STUDY QUESTIONS:
a: According to the sermon on the magi, what does the name Bethlehem mean?
b: Write out the passage of the sermon on the magi from "Prayer of Illumination" to "Your Presence.   Amen.", switching "darkness" to "shadows".

PAGE EXCERPT:

The Mystery of the Magi

Imagination is vital for reading the Bible. Today's Gospel reading is St Matthew 2: 1-12
Series:January - March 2018
Duration:16 mins 24 secs
Sermon Sunday 7 January 2018  Epiphany
  
Lessons             Isaiah 60: 1 - 11           Ephesians 3: 1 – 12        St Matthew 2: 1 – 12
  
Prayer of Illumination
 Let us pray.
 ‘The Light shines in the darkness, and the darkness did not comprehend it.’   O Christ, may the Light of the Sacred radiate within us, illuminating our understanding, leading us further in the inner journey, and opening us ever more fully to Your Presence.   Amen.
 
Whether it is the Adoration of the Magi by Rembrandt or Rubens or the Journey of the Magi by Tissot, there is something seductive, if not hypnotic, about the myth of the magi.   A band of scholars, magicians, astrologers, astronomers, even kings, the wise men, perhaps three in number, embark on a journey, a long journey, in search of what?   Salvation; healing for the human soul?   It is a great privilege, no doubt, for a woman to carry a child in the womb and a blessing for others to place a hand on the unborn child, to feel its presence and life.   Perhaps it was this touch that motivated the magi to leave home and country and travel hundreds, if not thousands, of miles.   Is there a greater more important, more personal motive, than to touch the Divine and to be touched by Transcendence?   The magi represent more than themselves, more than ancient astrologers:  they are the face of everyone who seeks meaning and purpose in life.  
 
Today is Epiphany Sunday.   In the Spanish speaking world, Epiphany is known as Dia de los Reyes (Three Kings' Day).   In Mexico, crowds gather to taste the Rosca de Reyes – the Kings' bread.   In other countries, a Jesus figurine is hidden in the bread.   The name Bethlehem means ‘House of Bread’.   In some European countries, children leave their shoes out the night before to be filled with gifts, while others leave straw for the three Kings' horses.   In Bulgaria, Eastern Orthodox priests throw a cross in the sea and men dive in - competing to get to it first.  
 
Epiphany (6 January) marks the day on which the Church remembers the journey of the wise men.   Jewish scholars may caution us about potential anti-Jewish sentiment in the faith narrative.   You may remember that I suggested that, in the Gospel of Matthew, written as it was around 80CE, some parables may not have come from the mouth of Jesus but represent the polemic between the Jesus Movement and the post-Temple Judaic tradition.   The Parable of the Wedding Banquet, for example, in all its brutality does not readily read like a parable of Jesus, a nature mystic from Nazareth.   Similarly, to a Jewish ear, the faith narrative of the magi may also appear anti-Jewish.   In every nativity play, after the Christ-Child is born, the shepherds arrive having heard the message from the angels.   Some time afterwards, the wise men make their debut.   Traditionally understood, the shepherds represent the Jewish people while the magi represent the homage paid by the Gentiles.   In Christ, Jew and Gentile meet.   However, if we restrict ourselves to the Gospel of Matthew, there are no shepherds.   According to Matthew chapter 2, the only people to see the star, the only people to pay homage to Jesus, are the Gentiles.

ENTRIES PROVIDED:

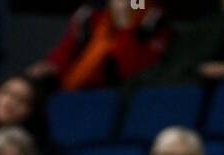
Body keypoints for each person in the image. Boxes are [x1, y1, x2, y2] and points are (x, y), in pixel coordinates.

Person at [28, 0, 169, 90]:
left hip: (117, 91)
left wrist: (125, 25)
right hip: (74, 88)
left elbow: (130, 71)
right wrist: (52, 65)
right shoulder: (90, 13)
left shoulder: (153, 19)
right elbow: (66, 50)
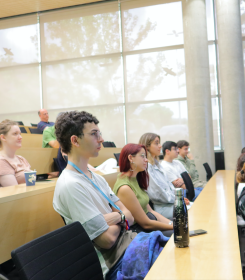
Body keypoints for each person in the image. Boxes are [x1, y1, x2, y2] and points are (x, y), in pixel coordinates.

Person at [53, 111, 167, 280]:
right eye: (94, 134)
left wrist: (113, 217)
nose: (100, 139)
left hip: (132, 242)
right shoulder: (71, 185)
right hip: (116, 263)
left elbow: (131, 217)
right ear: (75, 140)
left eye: (99, 133)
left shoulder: (96, 177)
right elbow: (107, 240)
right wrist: (122, 216)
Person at [113, 143, 173, 237]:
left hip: (150, 223)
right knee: (179, 233)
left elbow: (151, 211)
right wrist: (175, 227)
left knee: (181, 225)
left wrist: (171, 224)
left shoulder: (135, 179)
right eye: (142, 156)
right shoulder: (125, 188)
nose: (146, 160)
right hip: (141, 232)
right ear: (131, 158)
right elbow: (146, 224)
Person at [138, 133, 189, 220]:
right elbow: (157, 193)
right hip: (162, 208)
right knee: (190, 211)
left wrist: (179, 198)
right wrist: (177, 200)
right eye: (156, 143)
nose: (160, 146)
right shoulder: (147, 167)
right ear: (147, 146)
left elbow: (169, 185)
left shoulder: (157, 164)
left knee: (193, 206)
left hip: (170, 203)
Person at [0, 120, 32, 187]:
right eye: (15, 134)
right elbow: (14, 191)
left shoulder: (21, 159)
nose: (20, 137)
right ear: (3, 137)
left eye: (20, 134)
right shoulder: (0, 161)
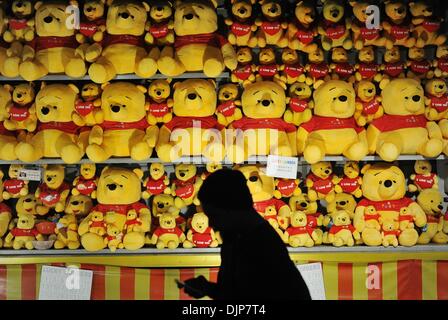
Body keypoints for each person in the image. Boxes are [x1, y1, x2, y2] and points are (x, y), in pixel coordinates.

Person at [180, 169, 311, 300]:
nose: (212, 223)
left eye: (214, 215)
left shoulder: (256, 242)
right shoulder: (238, 235)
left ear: (230, 209)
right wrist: (207, 288)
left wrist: (209, 289)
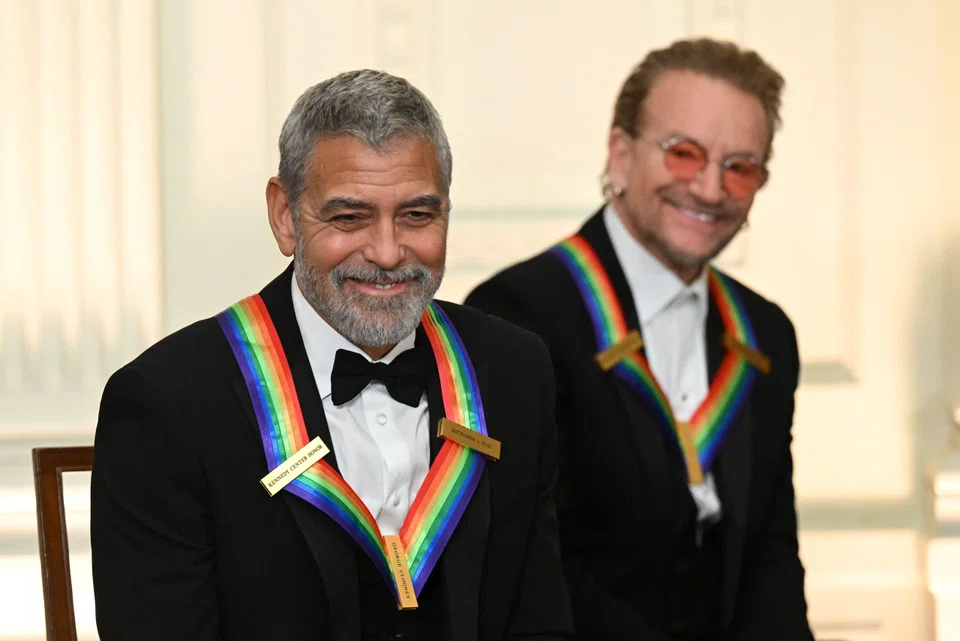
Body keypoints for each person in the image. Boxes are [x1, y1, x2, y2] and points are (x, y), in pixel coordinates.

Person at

ANSWERS FOR THIS EXERCISE:
a: It means "House of Bread."

b:
Prayer of Illumination
 Let us pray.
 ‘The Light shines in the shadows, and the shadows did not comprehend it.’   O Christ, may the Light of the Sacred radiate within us, illuminating our understanding, leading us further in the inner journey, and opening us ever more fully to Your Presence.   Amen.